Last night, Jeremy Corbyn attended a Seder hosted by left-wing group Jewdas. We know that because Guido Fawkes revealed it just past 10pm and all of Twitter is talking about it.
First, a quick catch up. 39 Labour MPs and peers called on Corbyn to suspend Christine Shawcroft from the party and thousands signed a petition demanding her resignation from the NEC. Sure enough, Saturday evening saw Shawcroft step down from Labour’s ruling body with immediate effect. Eddie Izzard now takes her place. The comedian, who is seen as a Corbynsceptic but whose membership of the NEC won’t affect its pro-Corbyn majority, swiftly called for the party to “stamp out the stain of anti-Semitism”.
Yesterday afternoon Momentum released an unambiguous statement on antisemitism that was well-received by people across the party. For a few hours, it looked as if Labour’s antisemitism row might not have made headlines today. Instead, it’s Day 12 of the story and Guido’s scoop has ensured it will keep running.
There have been furious reactions to news that the Labour leader went to a Jewdas event. You can understand why: many are hurt and tired of rehashing the same arguments.
Council candidates in Jewish areas have been struggling on the doorstep since the antisemitic mural story first broke; one described to me how “on one canvass every single Jewish Labour voter said they couldn’t vote for us now”. Barnet, where the Tories have wreaked havoc with its extreme outsourcing of public services, has become too close to call whereas a couple of weeks ago it was a near-certain win for Labour.
As ever, timing is key. The optics of Corbyn attending a Jewdas event without having first met with the Board of Deputies and Jewish Leadership Council are bad. The task with which Corbyn was equipped last week was to reach out to the “mainstream Jewish community” and many say this will have made that more difficult.

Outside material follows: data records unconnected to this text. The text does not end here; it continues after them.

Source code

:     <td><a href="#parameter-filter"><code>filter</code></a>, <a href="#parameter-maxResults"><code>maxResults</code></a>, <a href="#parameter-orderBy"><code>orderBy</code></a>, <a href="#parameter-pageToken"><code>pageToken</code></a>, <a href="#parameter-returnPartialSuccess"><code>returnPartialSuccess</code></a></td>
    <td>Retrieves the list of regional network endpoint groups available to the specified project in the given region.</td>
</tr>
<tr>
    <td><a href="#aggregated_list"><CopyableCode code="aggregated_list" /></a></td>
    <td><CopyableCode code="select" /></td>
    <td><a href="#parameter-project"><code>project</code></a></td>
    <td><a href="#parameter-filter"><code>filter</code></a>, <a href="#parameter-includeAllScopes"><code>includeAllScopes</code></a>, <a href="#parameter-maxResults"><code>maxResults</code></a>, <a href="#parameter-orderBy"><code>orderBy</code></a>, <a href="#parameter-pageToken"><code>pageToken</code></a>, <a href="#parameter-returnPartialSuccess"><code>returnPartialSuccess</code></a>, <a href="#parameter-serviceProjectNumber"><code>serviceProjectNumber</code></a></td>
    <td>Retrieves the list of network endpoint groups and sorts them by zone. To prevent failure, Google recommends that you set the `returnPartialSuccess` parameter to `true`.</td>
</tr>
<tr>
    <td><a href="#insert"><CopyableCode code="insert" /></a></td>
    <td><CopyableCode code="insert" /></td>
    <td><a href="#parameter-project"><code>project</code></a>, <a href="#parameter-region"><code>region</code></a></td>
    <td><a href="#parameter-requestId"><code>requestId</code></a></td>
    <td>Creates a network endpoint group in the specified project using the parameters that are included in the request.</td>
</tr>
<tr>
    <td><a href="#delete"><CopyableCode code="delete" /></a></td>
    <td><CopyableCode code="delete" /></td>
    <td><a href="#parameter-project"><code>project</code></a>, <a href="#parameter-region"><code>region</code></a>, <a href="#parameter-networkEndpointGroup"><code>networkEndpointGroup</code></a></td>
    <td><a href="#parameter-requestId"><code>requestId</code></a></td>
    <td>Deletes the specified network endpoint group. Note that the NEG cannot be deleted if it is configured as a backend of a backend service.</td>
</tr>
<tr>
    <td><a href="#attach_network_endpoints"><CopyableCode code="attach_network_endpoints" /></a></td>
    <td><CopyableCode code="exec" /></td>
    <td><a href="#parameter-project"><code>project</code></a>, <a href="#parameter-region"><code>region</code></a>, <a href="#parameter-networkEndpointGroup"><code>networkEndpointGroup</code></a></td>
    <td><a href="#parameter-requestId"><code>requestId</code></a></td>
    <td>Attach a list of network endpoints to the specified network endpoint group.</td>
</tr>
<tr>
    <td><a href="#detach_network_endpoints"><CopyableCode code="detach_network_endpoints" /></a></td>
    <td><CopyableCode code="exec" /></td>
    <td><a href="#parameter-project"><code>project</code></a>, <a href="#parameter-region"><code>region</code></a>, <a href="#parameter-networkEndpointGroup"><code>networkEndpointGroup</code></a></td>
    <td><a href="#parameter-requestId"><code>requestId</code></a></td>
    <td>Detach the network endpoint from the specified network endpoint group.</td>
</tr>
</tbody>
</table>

But this issue isn’t as straightforward as it may seem. Over the last 12 hours there have been serious misrepresentations of Jewdas, a group made up of left-wing Jewish people. I know MPs’ staffers who go to their meetings and were excited to have Corbyn attend last night.
Young Labour activist Charlotte Nichols was there and has written for LabourList today about why she was glad Corbyn joined them to celebrate Passover. She says some of the criticism levelled at Corbyn for his attendance is itself antisemitic and rebuts claims that Jewdas is “antithetical” to the “mainstream Jewish community”. Her robust piece is well worth a read.
Again, there’s a lot of hurt on every side of this row. Listening to one another is essential if, rather than let right-wing commentators control the narrative, Labour is to have a constructive conversation about antisemitism.